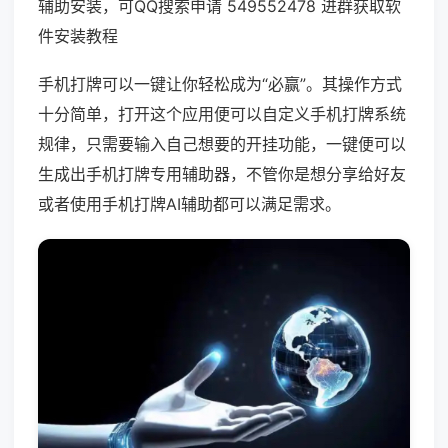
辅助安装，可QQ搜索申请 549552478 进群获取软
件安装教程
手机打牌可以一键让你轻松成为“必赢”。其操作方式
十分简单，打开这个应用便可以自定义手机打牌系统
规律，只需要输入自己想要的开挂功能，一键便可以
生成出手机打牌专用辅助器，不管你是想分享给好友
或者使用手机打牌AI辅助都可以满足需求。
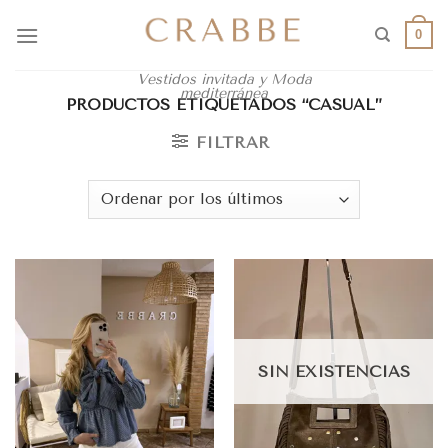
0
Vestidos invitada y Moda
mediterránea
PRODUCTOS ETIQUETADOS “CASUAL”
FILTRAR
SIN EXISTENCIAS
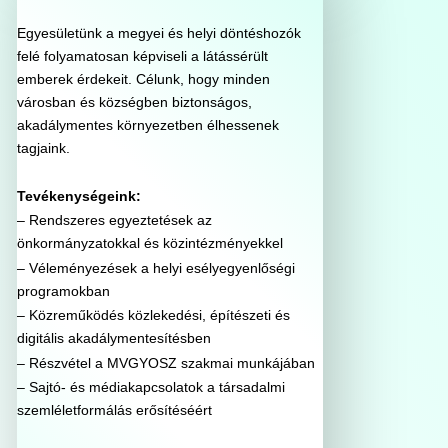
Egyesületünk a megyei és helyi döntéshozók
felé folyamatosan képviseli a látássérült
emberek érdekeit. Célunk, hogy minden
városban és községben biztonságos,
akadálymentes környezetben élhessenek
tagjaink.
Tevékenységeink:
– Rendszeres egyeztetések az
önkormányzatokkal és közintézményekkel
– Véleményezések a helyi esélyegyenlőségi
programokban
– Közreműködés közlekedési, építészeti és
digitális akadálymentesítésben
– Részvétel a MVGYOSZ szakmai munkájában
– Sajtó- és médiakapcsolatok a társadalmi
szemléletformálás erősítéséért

****************************************

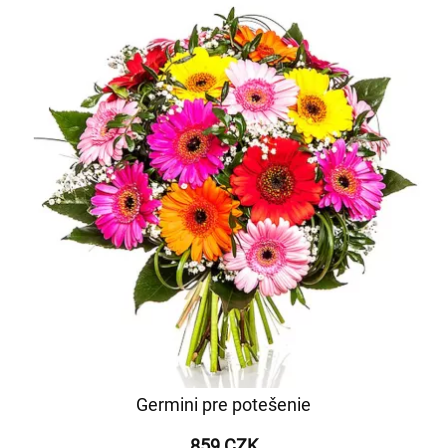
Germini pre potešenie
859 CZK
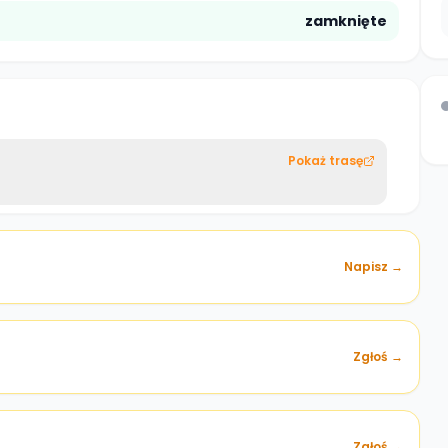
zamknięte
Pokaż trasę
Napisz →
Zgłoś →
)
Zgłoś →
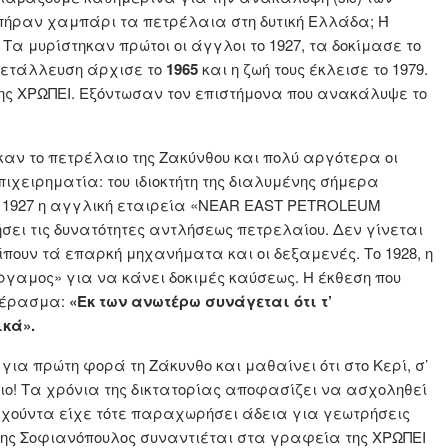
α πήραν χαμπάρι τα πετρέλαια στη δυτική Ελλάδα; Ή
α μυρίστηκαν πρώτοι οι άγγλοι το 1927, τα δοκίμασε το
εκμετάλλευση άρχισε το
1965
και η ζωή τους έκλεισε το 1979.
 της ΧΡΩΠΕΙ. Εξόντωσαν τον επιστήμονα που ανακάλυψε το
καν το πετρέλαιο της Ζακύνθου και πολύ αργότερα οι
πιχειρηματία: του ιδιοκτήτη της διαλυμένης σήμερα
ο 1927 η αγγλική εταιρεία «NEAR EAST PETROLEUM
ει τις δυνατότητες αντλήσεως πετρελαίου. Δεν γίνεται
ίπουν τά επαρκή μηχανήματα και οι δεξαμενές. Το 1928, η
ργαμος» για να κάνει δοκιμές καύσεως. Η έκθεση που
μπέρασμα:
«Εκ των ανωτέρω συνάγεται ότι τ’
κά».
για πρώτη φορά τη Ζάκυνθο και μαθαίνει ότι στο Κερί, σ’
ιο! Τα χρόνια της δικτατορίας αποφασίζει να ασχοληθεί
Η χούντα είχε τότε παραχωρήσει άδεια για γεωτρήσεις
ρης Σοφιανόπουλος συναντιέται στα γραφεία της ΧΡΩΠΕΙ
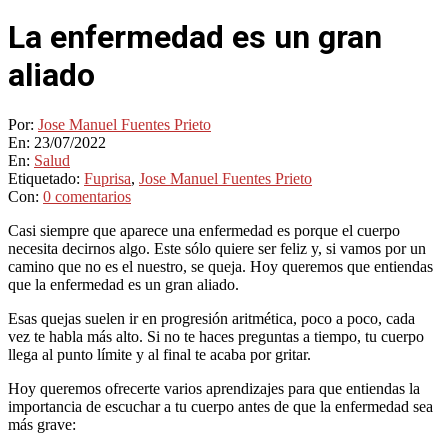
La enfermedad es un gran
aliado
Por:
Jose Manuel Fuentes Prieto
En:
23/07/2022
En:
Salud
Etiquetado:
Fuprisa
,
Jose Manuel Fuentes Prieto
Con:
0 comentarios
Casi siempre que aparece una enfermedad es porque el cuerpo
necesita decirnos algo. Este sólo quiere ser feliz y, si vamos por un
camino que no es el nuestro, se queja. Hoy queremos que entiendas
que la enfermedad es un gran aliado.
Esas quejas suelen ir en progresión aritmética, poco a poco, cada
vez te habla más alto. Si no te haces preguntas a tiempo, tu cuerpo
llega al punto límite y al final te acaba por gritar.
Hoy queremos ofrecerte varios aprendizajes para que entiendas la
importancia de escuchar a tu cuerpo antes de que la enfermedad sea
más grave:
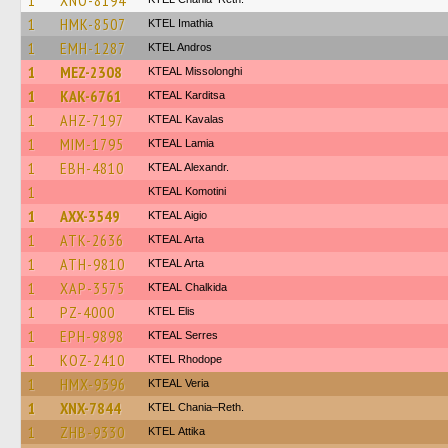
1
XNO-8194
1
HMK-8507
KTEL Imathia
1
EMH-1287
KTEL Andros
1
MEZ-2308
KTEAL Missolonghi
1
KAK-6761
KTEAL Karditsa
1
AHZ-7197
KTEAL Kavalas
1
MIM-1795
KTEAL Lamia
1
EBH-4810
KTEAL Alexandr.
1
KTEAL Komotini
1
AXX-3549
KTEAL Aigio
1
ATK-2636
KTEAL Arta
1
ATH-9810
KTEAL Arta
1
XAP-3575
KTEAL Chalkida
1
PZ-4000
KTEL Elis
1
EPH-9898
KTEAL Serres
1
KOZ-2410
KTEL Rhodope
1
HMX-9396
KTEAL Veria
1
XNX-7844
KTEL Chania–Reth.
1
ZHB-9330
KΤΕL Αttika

****************************************

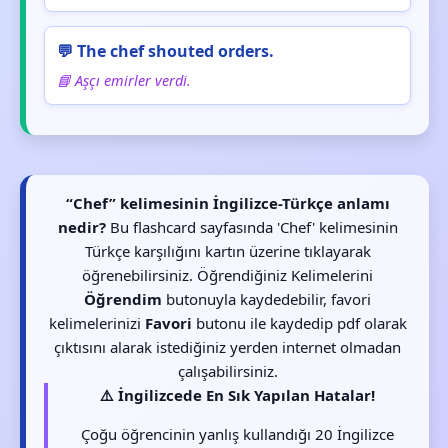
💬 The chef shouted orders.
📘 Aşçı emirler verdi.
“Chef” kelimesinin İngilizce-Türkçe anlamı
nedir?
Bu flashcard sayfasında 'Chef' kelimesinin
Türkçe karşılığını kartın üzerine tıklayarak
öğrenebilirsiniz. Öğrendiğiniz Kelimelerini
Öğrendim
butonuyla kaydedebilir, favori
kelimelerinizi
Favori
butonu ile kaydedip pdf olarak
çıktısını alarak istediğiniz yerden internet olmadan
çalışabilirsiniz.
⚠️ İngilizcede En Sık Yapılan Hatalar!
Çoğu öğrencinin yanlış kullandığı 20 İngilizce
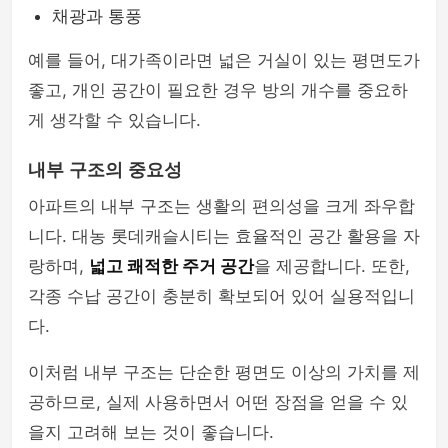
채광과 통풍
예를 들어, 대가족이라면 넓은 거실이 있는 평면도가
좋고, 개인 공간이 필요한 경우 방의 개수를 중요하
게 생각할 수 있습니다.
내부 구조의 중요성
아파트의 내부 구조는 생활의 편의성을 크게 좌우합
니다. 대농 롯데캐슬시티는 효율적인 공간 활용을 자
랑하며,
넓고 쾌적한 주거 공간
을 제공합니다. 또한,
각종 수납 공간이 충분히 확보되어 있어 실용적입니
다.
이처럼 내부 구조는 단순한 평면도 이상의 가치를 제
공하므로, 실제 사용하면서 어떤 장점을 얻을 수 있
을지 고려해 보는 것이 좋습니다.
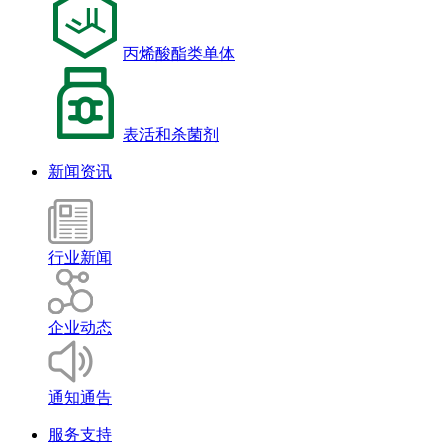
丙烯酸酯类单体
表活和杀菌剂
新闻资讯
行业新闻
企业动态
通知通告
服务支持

****************************************

_Task description_
In the listing above, find the line with "辅助安装，可QQ搜索申请 549552478 进群获取软" and the line with "felé folyamatosan képviseli a látássérült". Copy both of them and every line between, exactly, but not the pictures.

_Task solution_
辅助安装，可QQ搜索申请 549552478 进群获取软
件安装教程
手机打牌可以一键让你轻松成为“必赢”。其操作方式
十分简单，打开这个应用便可以自定义手机打牌系统
规律，只需要输入自己想要的开挂功能，一键便可以
生成出手机打牌专用辅助器，不管你是想分享给好友
或者使用手机打牌AI辅助都可以满足需求。
0
Vestidos invitada y Moda
mediterránea
PRODUCTOS ETIQUETADOS “CASUAL”
FILTRAR
SIN EXISTENCIAS
Egyesületünk a megyei és helyi döntéshozók
felé folyamatosan képviseli a látássérült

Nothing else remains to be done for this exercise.